**PROBLEM DESCRIPTION**
Search the data for the word "håndklædet" and copy out every line that has it.

[Opening INPUT DATA section]

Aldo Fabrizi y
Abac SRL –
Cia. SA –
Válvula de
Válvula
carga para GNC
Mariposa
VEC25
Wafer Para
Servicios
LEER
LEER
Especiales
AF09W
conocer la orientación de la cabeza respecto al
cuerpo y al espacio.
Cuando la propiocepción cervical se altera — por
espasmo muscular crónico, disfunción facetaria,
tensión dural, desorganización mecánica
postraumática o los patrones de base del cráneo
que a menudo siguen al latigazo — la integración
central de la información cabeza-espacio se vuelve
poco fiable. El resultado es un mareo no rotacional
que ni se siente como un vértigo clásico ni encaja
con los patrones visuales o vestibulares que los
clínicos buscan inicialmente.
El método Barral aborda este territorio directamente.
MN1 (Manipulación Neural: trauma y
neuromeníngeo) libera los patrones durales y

[Closing INPUT DATA section]
[Opening INPUT DATA section]

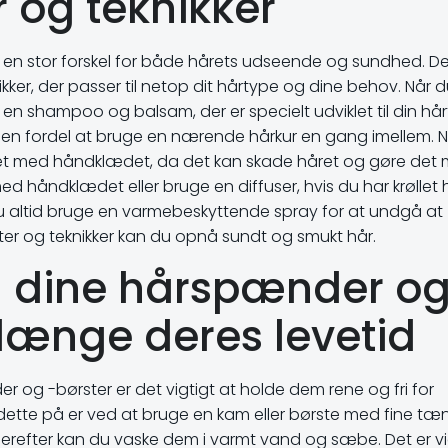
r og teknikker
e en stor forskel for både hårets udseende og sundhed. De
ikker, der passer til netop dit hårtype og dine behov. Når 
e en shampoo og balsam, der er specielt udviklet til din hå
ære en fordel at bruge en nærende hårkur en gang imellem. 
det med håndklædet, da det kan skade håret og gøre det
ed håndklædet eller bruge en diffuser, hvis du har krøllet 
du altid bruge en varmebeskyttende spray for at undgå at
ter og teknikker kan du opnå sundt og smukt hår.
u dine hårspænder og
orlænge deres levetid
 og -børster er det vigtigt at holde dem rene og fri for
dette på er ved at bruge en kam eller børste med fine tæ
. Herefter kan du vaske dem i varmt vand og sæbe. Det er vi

[Closing INPUT DATA section]

**RESULT FOR THIS TASK**
det med håndklædet, da det kan skade håret og gøre det
ed håndklædet eller bruge en diffuser, hvis du har krøllet 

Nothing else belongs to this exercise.